Like so many people I meet at the VAC, Joe was clearly prepared to talk regardless of whether or not I was prepared to listen.

“I’ve always wondered,” I said, “what’s in the water here. On the one hand, it’s heavily chlorinated. On the other hand, there’s hundreds of people in and out of here all day long!”

“Oh, I think it’s fine in the water,” Joe said confidently. “it’s so heavily treated, nothing’s going to survive in there. They check it four times per day. But all the surfaces around here, that’s another matter. You’ve got to be careful not to touch your face after touching anything around here.”

That’s probably quite true.

And his subject matter revolved around matters of health, and for the second time recently (see previous entry), I was surprised at how rational and skeptical Joe was, how well-informed he was about bacterial infection and modes of transmission. Apparently he’d worked in professional kitchens. He talked about volunteering at a church kitchen, and he mentioned how hard it was to keep the other volunteers from messing with the sanitation.

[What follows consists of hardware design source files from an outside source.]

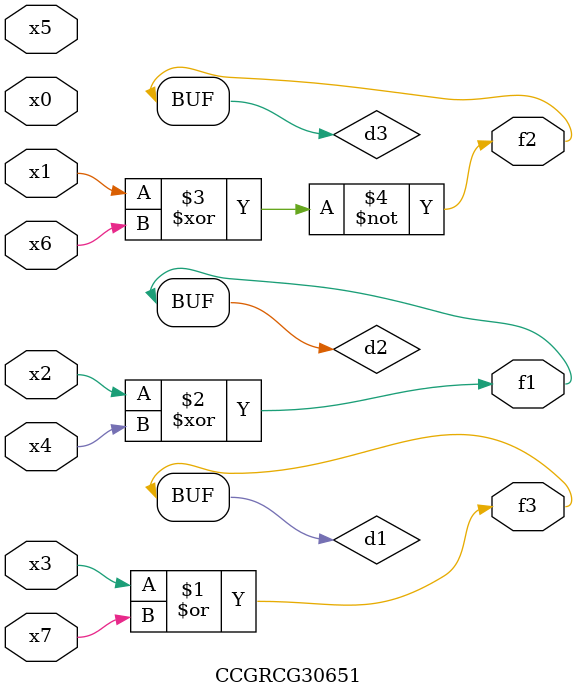
<source format=v>
module CCGRCG30651(
	input x0, x1, x2, x3, x4, x5, x6, x7,
	output f1, f2, f3
);

	wire d1, d2, d3;

	or (d1, x3, x7);
	xor (d2, x2, x4);
	xnor (d3, x1, x6);
	assign f1 = d2;
	assign f2 = d3;
	assign f3 = d1;
endmodule

</source>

“A volunteer walks into the kitchen, puts down his coffee mug on your counter — bam, that’s it, right there, contaminated, where’s that coffee mug been?”

Shudder.

Without any prompting, the conversation inevitably turned to musculoskeletal health. There’s just something about being in a hot tub! Joe started telling me about his philosophy of moderation in exercise, which was well-developed and quite sensible — more or less exactly what I teach people all the time.

“I can’t do too much. I have to be careful. If I don’t do enough, I’m in trouble. But if I do too much, I’m in the trouble. I’m injured here,” he said, and touch himself on the shoulder. “And here. And here, and here, here, here …”

There was an episode of The West Wing in which the secret service guy is showing the president where security will be positioned for an event, and he points to a bunch of locations saying, “and here, and here, here, and here” until it becomes funny. Joe was doing exactly the same thing: with a completely straight face, he pointed to virtually every location on his body, all his injuries. This was the defining moment of the encounter. I knew I’d be writing about him as he did this.

With a completely straight face, Joe pointed to virtually every location on his body — all his injuries.

“Wow,” I said, when he finally finished. “That’s a lot of injuries. What happened to you?”

“I was a rent-a-kid. A government ward, an orphan. I was on farms for my whole childhood. I don’t like to complain, but it was … well, I got hurt a few times. It was hard. I was low on the totem pole, you know?”

I didn’t know, actually. I can barely imagine. I was from the suburbs. What he was describing was straight out of Dickens. If Dickens had written about farms.

We talked for quite a while after that.

Joe wasn’t the worst rambler. I could get a word in edgewise. True, he was a motormouth and prone to give free, unsolicited advice. But he was earnest, curious, friendly and smart. And he quickly became real to me, instead of just some guy who interrupted my soak by talking about his fungus — yet another intriguing character in the VAC cast.